Los que están en contra del trabajo en equipo encuentran todo tipo de justificaciones
irónicas para no emprenderlo nunca. Recuerdo que hace años un compañero mío repetía a
menudo aquello de que “un camello es un caballo dibujado por una comisión”. Si
no se tiene un objetivo claro y no se coordinan bien las diversas intervenciones,
el resultado puede ser caricaturesco. Pero si se aprovecha lo mejor de cada uno
al servicio de un plan discernido por todos se pueden alcanzar altas cotas de
calidad y eficacia. Un libro como el que acabamos de publicar no hubiera sido
posible sin la competencia histórica de algunos de nuestros colaboradores, sin
la profundidad espiritual y la agudeza pedagógica de otros y sin la creatividad y el empeño del diseñador,
que ha dedicado muchas horas a poner todo en orden de manera armónica y bella, con un delicado toque filipino.
En el mundo
empresarial es normal trabajar en equipo; en la política, no tanto. En la
Iglesia se dan los dos fenómenos contrapuestos: hermosas realizaciones que son fruto de muchas
personas bien coordinadas y bastantes obras que responden al genio de una sola
persona y que están marcadas desde el comienzo por una impronta muy individualista.
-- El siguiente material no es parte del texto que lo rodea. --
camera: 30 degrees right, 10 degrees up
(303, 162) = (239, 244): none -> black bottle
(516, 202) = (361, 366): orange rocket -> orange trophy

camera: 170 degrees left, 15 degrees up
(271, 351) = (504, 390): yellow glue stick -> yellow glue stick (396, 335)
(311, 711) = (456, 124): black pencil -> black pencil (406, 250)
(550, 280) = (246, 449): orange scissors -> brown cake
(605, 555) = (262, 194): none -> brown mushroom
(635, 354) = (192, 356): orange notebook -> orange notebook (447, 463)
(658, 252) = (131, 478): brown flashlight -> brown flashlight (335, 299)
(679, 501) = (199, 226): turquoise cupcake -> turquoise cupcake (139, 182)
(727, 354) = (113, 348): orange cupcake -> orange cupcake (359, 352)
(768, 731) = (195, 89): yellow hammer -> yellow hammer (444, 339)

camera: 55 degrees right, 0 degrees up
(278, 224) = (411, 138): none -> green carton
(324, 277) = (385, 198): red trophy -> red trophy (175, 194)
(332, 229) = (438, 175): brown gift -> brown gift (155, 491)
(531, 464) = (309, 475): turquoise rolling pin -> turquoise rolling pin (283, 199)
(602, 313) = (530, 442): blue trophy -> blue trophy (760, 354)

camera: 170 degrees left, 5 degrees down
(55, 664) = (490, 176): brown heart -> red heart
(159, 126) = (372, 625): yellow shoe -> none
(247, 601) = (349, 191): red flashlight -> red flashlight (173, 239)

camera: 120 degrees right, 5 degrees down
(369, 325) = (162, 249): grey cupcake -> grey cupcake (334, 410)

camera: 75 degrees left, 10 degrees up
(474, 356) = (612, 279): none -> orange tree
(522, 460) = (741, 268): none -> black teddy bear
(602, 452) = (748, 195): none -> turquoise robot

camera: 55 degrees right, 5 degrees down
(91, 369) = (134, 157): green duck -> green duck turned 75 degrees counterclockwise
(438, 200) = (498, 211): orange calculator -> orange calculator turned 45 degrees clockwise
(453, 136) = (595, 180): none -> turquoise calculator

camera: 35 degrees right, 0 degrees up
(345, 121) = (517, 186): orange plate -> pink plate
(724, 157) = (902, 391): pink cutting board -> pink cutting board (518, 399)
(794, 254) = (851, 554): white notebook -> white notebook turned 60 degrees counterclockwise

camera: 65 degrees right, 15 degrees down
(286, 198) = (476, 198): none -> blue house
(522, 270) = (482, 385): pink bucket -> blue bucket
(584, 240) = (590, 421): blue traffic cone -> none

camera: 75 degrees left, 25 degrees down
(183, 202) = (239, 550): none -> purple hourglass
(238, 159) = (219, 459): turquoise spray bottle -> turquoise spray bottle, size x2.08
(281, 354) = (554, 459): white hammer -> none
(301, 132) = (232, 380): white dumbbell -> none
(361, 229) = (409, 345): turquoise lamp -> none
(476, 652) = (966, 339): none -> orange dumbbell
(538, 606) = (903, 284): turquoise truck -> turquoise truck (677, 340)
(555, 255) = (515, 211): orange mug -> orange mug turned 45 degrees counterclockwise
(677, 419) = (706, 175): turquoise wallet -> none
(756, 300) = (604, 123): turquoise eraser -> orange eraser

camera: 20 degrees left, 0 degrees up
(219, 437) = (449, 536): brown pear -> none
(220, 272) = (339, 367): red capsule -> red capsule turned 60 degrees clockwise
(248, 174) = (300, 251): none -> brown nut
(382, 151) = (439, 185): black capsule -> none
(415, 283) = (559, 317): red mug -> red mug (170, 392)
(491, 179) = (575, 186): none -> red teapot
Cuando
la persona se retira por diversas razones (la más radical es la muerte), la
obra se viene abajo porque el autor no fue capaz de involucrar a otras personas
y de compartir responsabilidades. Personalmente, soy un enamorado del trabajo
en equipo. Las mejores cosas se fraguan en ese laboratorio de creatividad que
es un equipo cuando se pone a soñar sin las trabas de los programas
prestablecidos. He sido testigo y protagonista de cosas hermosas que surgieron
a partir de una lluvia de ideas, sin más límites que los de la propia
imaginación. Luego –claro está– es preciso transformar la energía del sueño en
un proyecto viable. Y –lo más importante– se necesita crear una atmósfera de
entusiasmo en la que todos los participantes se sientan co-creadores. El trabajo en equipo se puede dar en el seno de las familias, de las comunidades religiosas y parroquiales, de las escuelas y colegios, en las empresas y fábricas... Funcionaríamos mucho mejor si aprendiéramos a sacar partido de todas las potencialidades que se ponen en juego cuando varias personas se deciden a perseguir un objetivo en común. Quizás en este terreno los buenos deportistas nos dan un ejemplo a todos los demás.